Il fatto del giorno
di Giorgio Dell'Arti
Il governo francese non vuol saperne dei parametri di Maastricht, niente deficit/Pil al 3%, niente pareggio di bilancio, se ne parla al massimo nel 2017. Una svolta clamorosa, anche se prevedibile, che ha suscitato una reazione risentita della Merkel: «Non siamo ancora al punto in cui si possa dire che la crisi è alle nostre spalle» ha replicato la Cancelliera «i Paesi devono fare i loro compiti per il loro benessere. Il patto di stabilità e di crescita si chiama così perché non può esserci crescita sostenibile senza finanze solide». Le finanze solide, evidentemente, sono per i tedeschi quelle che non si producono grazie ai debiti. Dello stesso tono la reazione europea, affidata a Simon O’Connor, portavoce del commissario agli Affari economico e finanziari. Senza nominare la Francia, O’Connor ha detto: «Gli Stati devono rispettare le raccomandazioni specifiche perr paese. Gli impegni presi dagli Stati nei confronti degli altri sono comuni e il ruolo della Commissione è quello di dire se i progetti di bilancio metteranno gli Stati sulla strada giusta per rispettare tali impegni».
• C’è dunque qualcuno che sta in cattedra e giudica quello che fanno i francesi e gli italiani, e può promuovere o bocciare. Questo qualcuno sono i tedeschi. Si promuovono da soli o sta scritto da qualche parte che comandano loro?
Si promuovono da soli, in quanto titolari dell’economia più in ordine e più ricca. Il sottinteso è: fate come noi. Ma il Sud Europa ha seguito politiche completamente diverse da quelle tedesche, anche se, magari, sbagliando. Non si può girare la nave di colpo, sono processi lenti e con grandi conseguenze sociali. C’è un problema di consensi, poi: il favore verso Hollande è ridotto ai minimi termini, la Le Pen passa da un successo all’altro, adesso è anche entrata in Senato, prima volta nella storia. È chiaro che Hollande, in un sistema basato sulle elezioni, ha il terrore di superare certi limiti.
• Che cosa dicono, in concreto, i francesi?
Ha parlato il loro ministro delle Finanze, Michel Sapin.
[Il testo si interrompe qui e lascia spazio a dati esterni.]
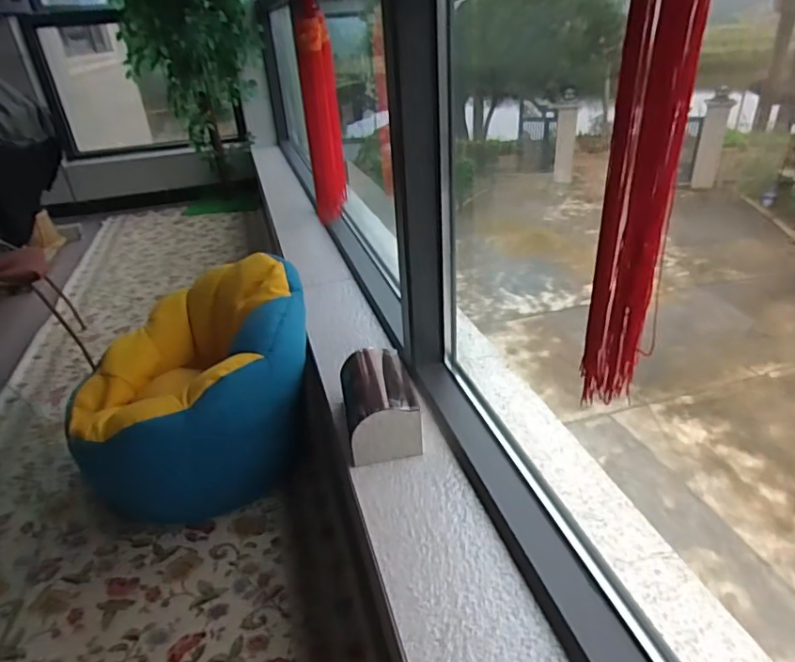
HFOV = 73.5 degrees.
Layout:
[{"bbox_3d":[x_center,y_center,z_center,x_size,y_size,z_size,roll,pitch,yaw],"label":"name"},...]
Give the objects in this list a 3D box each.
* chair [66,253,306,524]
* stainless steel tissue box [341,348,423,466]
[{"bbox_3d":[-0.540,0.134,1.405,0.596,0.470,0.543,-22,35,-28],"label":"chair"},{"bbox_3d":[-0.035,0.137,1.016,0.134,0.101,0.226,-8,31,-7],"label":"stainless steel tissue box"}]

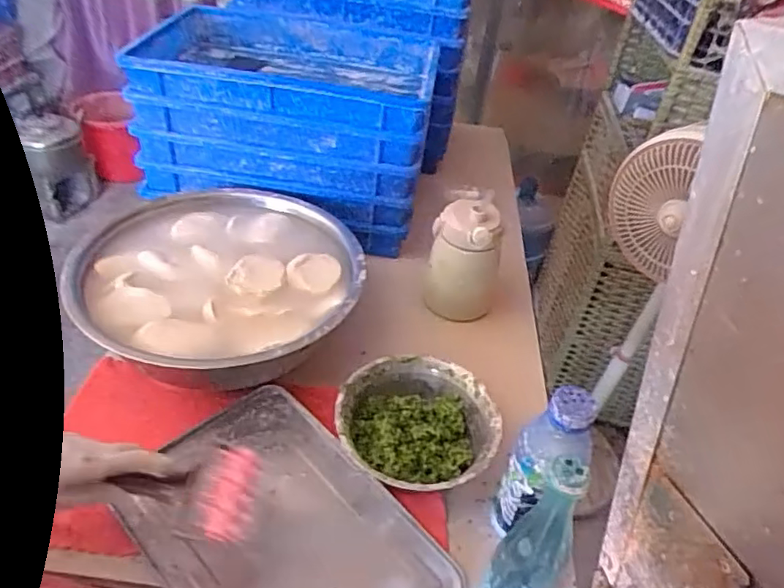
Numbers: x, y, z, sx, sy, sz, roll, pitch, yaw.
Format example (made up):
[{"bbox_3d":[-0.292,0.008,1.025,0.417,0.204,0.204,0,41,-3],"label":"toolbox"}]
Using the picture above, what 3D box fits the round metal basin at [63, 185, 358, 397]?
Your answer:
[{"bbox_3d":[-0.234,-0.016,0.818,0.361,0.086,0.382,4,39,-4],"label":"round metal basin"}]

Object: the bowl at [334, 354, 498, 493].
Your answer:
[{"bbox_3d":[0.032,0.157,0.700,0.185,0.052,0.183,4,39,-4],"label":"bowl"}]

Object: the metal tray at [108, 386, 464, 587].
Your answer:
[{"bbox_3d":[-0.113,0.251,0.609,0.232,0.027,0.336,-29,51,-36],"label":"metal tray"}]

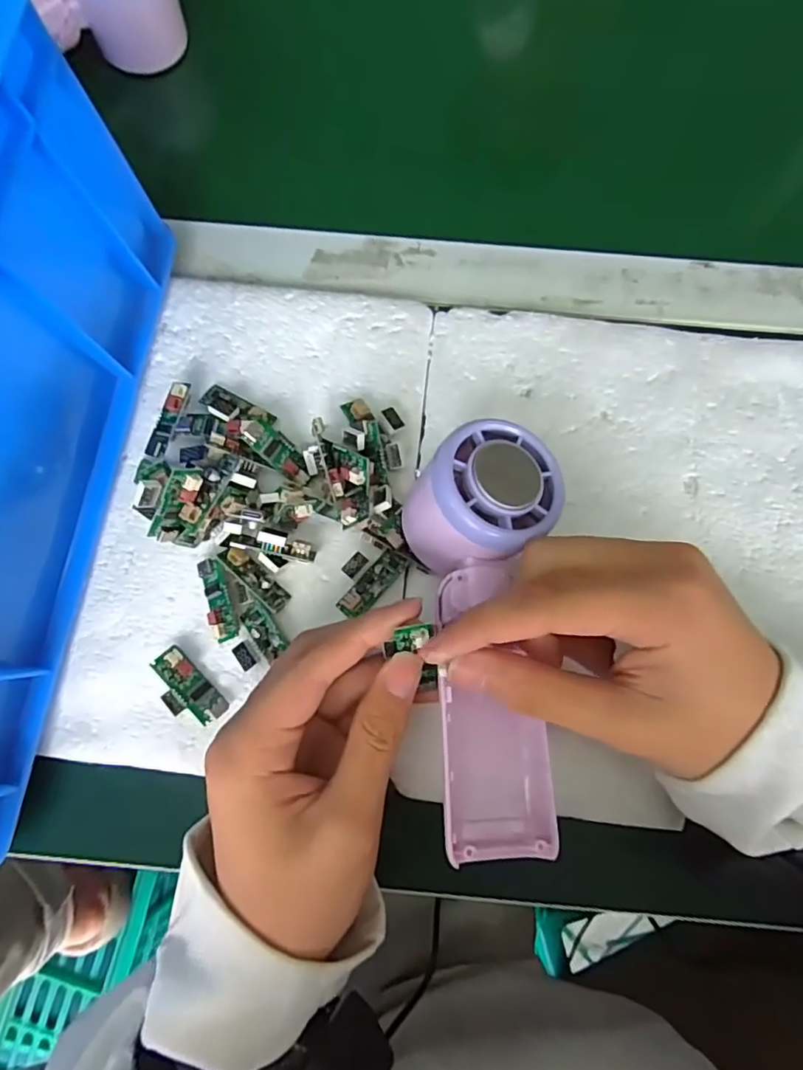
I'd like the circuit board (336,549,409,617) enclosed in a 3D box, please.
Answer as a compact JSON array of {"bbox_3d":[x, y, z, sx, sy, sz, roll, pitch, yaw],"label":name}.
[{"bbox_3d":[-0.014,0.024,0.273,0.013,0.007,0.037,42,82,7],"label":"circuit board"}]

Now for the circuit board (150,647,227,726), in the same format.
[{"bbox_3d":[-0.100,0.073,0.262,0.021,0.010,0.038,-42,82,-7],"label":"circuit board"}]

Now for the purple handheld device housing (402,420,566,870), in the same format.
[{"bbox_3d":[0.035,0.039,0.231,0.059,0.045,0.163,0,82,-1],"label":"purple handheld device housing"}]

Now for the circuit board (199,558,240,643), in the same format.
[{"bbox_3d":[-0.087,0.031,0.270,0.013,0.008,0.039,-17,80,-3],"label":"circuit board"}]

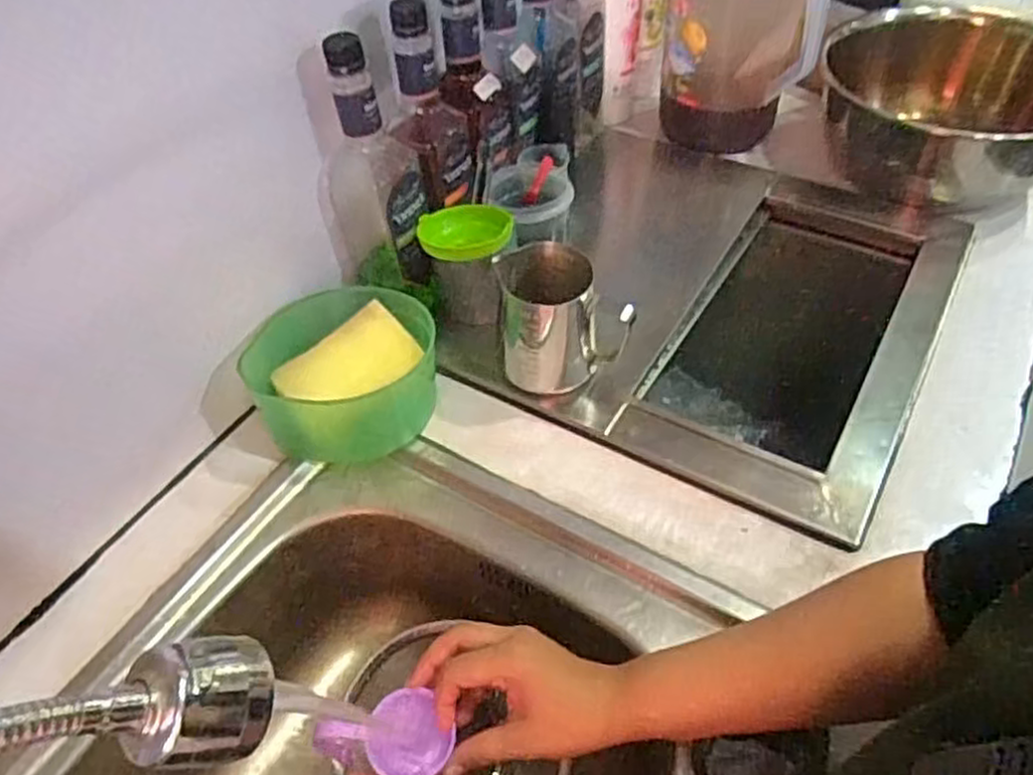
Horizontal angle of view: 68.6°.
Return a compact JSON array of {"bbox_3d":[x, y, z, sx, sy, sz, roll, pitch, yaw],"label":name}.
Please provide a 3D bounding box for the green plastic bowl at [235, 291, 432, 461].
[{"bbox_3d":[-0.148,-0.009,0.661,0.157,0.072,0.140,-30,54,-21],"label":"green plastic bowl"}]

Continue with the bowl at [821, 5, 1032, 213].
[{"bbox_3d":[0.484,-0.318,0.856,0.261,0.112,0.255,-2,48,3],"label":"bowl"}]

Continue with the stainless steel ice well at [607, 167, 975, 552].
[{"bbox_3d":[0.280,-0.028,0.765,0.210,0.144,0.432,23,54,23],"label":"stainless steel ice well"}]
Il deficit transalpino resta per quest’anno al 4,4%, invece del canonico 3%. L’anno prossimo calerà al 4,3, nel 2016 al 3,8 e solo nel 2017 scenderà al 2,8. In precedenza Parigi s’era impegnata a rientrare nel parametro già quest’anno. Debito al 98% del Pil nel 2016 (sarà un record) con leggera discesa nel 2017. Crescita l’anno prossimo di appena l’1%. Pareggio di bilancio nel 2019 invece che nel 2017. Tenendo conto del fatto che in questa fase le previsioni sono sempre ottimistiche e devono essere riviste in genere al ribasso, il quadro appena molto fosco. D’altra parte, ha detto Sapin, il governo sta tagliando la spesa pubblica per 50 miliardi, e ciononostante gli impegni dello Stato risultano ancora in crescita dello 0,2%. Quindi - è il sottinteso - Berlino si rassegni.
• Questa improvvisa presa di posizione francese non ci fa comodo? Non potrebbe crearsi un asse con l’Italia capace di costringere i tedeschi a rivedere le loro posizioni?
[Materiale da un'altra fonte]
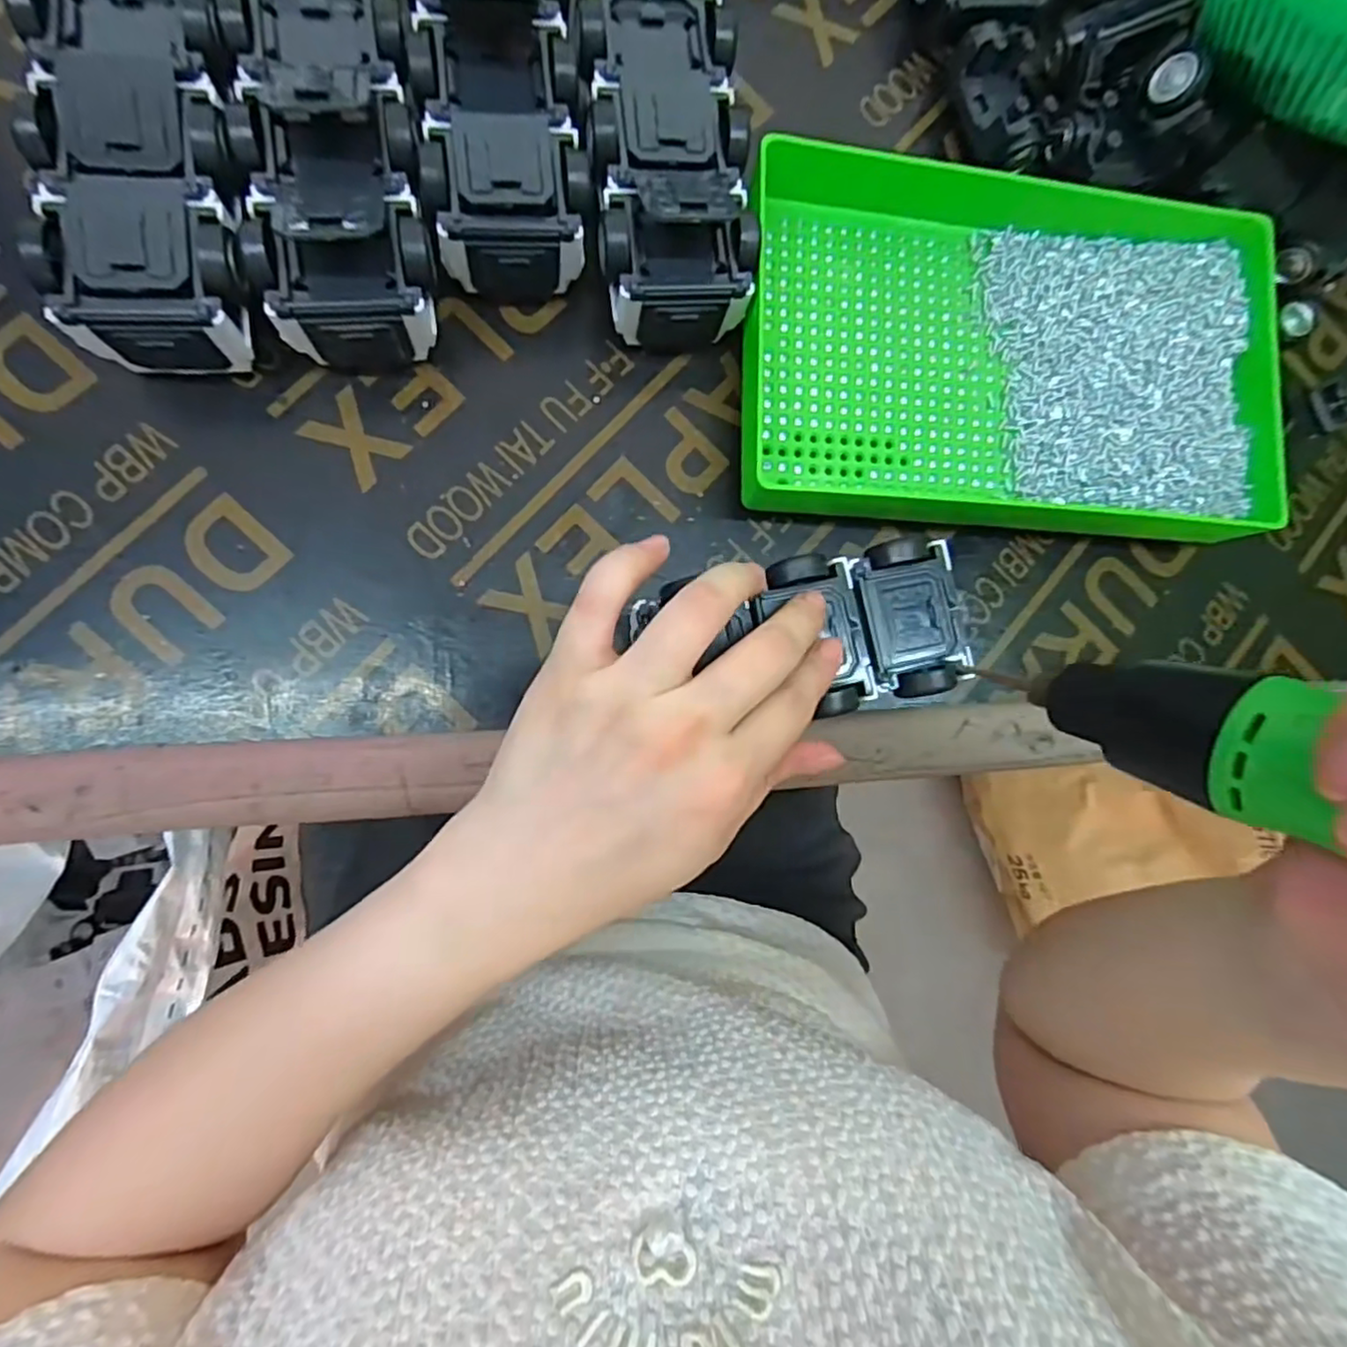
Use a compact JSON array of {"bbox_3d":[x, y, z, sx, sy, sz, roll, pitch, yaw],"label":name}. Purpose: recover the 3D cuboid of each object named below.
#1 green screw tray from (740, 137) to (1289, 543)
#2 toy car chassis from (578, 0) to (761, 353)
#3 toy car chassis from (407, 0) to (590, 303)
[{"bbox_3d":[0.151,-0.148,0.305,0.237,0.037,0.159,3,88,-9],"label":"green screw tray"},{"bbox_3d":[-0.003,-0.204,0.273,0.060,0.057,0.132,-5,89,-10],"label":"toy car chassis"},{"bbox_3d":[-0.068,-0.219,0.268,0.059,0.045,0.128,-5,89,-10],"label":"toy car chassis"}]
Premesso che non mi azzardo a dire chi, tra i flessibilisti e i rigoristi, abbia davvero ragione, noto che comunque la situazione francese e quella italiana sono diverse. Noi chiudiamo i nostri conti in attivo, con un avanzo primario, prima degli interessi sul debito, dell’1,7% del Pil, cioè più di venti miliardi. Siamo in attivo da molti anni e da molti anni col deficit sotto il canonico 3%. I francesi sono perennemente in rosso già prima degli interessi sul debito e da molti anni.
• Come mai hanno l’aria di star meglio di noi?
Resistono relativamente bene perché pagano poco interesse sul debito, che è comunque più basso del nostro. Se pagassimo sul nostro debito lo stesso interesse che pagano loro, saremmo quasi al pareggio di bilancio. In queste condizioni ci si può alleare? Forse sì. Dipende anche dall’atteggiamento di Bruxelles. I conti italiani saranno esaminati a novembre. La Commissione potrebbe imporci di riscrivere in tutto o in parte la legge di stabilità (ex Finanziaria). A quel punto si vedrà, noi e i francesi.
• I nostri cont, dalle ultime che ho sentito, non sono mica buoni.
Il ministro Padoan, presentando martedì sera la Nota di aggiornamento del Documento Economico e Finanziario, ci ha mostrato un Pil in calo dello 0,3%, deficit al massimo consentito del 2,9-3%, manovra da 20-22 miliardi, debito ancora in crescita e pareggio di bilancio non più nel 2015, come promesso, ma nel 2017. Il Fiscal Compact è per ora una pia illusione. Bruxelles, in novembre, potrebbe bocciarci e costringerci a una manovra più dura. Per passare l’esame, anzi per essere rimandati alla prossima primavera, bisogna che intanto passi la legge di riforma del lavoro con la relativa libertà di licenziare restituita agli imprenditori (ex “padroni”). Il premier ieri ha detto che il Jobs Act deve essere approvato «in pochi giorni». Bersani ha risposto che non sarà certamente lui a far cadere l’esecutivo.